Written by: Dee Pilgrim


If, like me, you find the world of stocks, shares, commodities, bear markets and short selling about as much sense as a Martian speaking ancient Greek, then you need to see this film.

Steve Carell and Ryan Gosling in The Big Short

Steve Carell and Ryan Gosling in The Big Short

Not only will it make what happened to the world’s financial markets during the last crash almost intelligible, but it will also make your blood boil at all those corporate bankers who sold me, you and the common people right down the Swanee while lining their pockets with filthy lucre.

Yet The Big Short is not, per se, a film of doom in gloom with a message it wants to hard sell. In fact, it is an absolute gem of a movie with fantastic performances and a script that whizz bangs its way through the more mind-boggling areas of financial obfuscation (while going completely off piste – in a nice way – in one or two scenes).

First, that cast list has to be seen to be believed. Christian Bale is Michael Burry, an eccentric financial genius who back in 2005 predicts the sub-prime mortgage market is going to go pop so counter-intuitively starts betting that that is going to happen (he ‘short sells’ against the probability). All the bankers he speaks to laugh their heads off because ‘that has never happened and it never will happen’.

Elsewhere across the higher reaches of Wall Street some brokers and power players actually cotton on to what Burry is doing, including Jared Vennett (Ryan Gosling) at Deutsche Bank and Mark Baum (Steve Carell) and his team who get a misdirected call that leads them straight to the money.

Certain real-life celebs pop up to give entertaining explanations about how the market actually works and there’s a cameo from Brad Pitt, a retired financial whizz who ends up short selling via his personal computer while sitting in a Devonshire pub. Yes, it really is that weird and becomes even more so when the realisation dawns that this actually happened and it wasn’t Monopoly money, this was people’s life savings, their mortgages, their car loans and ultimately, for many, their jobs.

It is rare these days to get a big box office American film that treats its audience as actually having brains – but you need to keep your concentration up.
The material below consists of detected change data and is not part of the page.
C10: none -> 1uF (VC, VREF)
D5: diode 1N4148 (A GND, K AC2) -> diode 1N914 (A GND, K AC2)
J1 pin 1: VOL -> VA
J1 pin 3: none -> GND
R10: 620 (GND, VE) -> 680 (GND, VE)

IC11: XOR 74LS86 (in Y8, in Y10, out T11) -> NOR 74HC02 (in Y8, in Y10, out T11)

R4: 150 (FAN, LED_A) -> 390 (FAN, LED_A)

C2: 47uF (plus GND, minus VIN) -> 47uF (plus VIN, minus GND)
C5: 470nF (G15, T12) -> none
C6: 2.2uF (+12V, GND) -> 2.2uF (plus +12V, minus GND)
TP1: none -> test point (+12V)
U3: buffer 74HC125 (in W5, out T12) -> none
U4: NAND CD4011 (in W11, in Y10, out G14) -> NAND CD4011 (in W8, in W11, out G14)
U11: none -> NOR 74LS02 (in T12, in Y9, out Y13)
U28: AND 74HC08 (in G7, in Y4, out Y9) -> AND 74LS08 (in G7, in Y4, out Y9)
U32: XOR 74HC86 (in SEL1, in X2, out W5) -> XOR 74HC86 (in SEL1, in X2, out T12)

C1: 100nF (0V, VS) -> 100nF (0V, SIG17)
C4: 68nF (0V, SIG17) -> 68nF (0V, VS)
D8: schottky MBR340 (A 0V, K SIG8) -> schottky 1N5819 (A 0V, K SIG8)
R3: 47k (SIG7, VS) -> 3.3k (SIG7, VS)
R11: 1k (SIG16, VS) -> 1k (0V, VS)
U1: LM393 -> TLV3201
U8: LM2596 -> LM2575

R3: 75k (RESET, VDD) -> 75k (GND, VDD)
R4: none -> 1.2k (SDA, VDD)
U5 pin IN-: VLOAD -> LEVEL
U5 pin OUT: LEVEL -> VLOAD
Those who do so will find themselves richly rewarded.




Author: Dee Pilgrim

Dee always knew she wanted to make her living from writing and so trained as a journalist before working for a variety of music and women’s titles including Sounds, Company, Cosmopolitan, Ms London, New Woman, and Girl About Town. After going freelance she concentrated on celebrity interviews and film, theatre, music and restaurant reviews. Her love of film goes back to her very first cinema experience at the age of five when her mother took her to see Bambi. She cried. At one time she was the Film Editor for NOW magazine and also the secretary for the film section of the Critics’ Circle and the celebrity coordinator for its annual film awards’ event. She has written a number of books for teenagers through Trotman Publishing, including five Real Life Guides to vocational careers (including Carpentry, Plumbing and Catering), and also three books on Real Life Issues (Money, Bereavement and Self Harm). Her favourite film is still Bladerunner.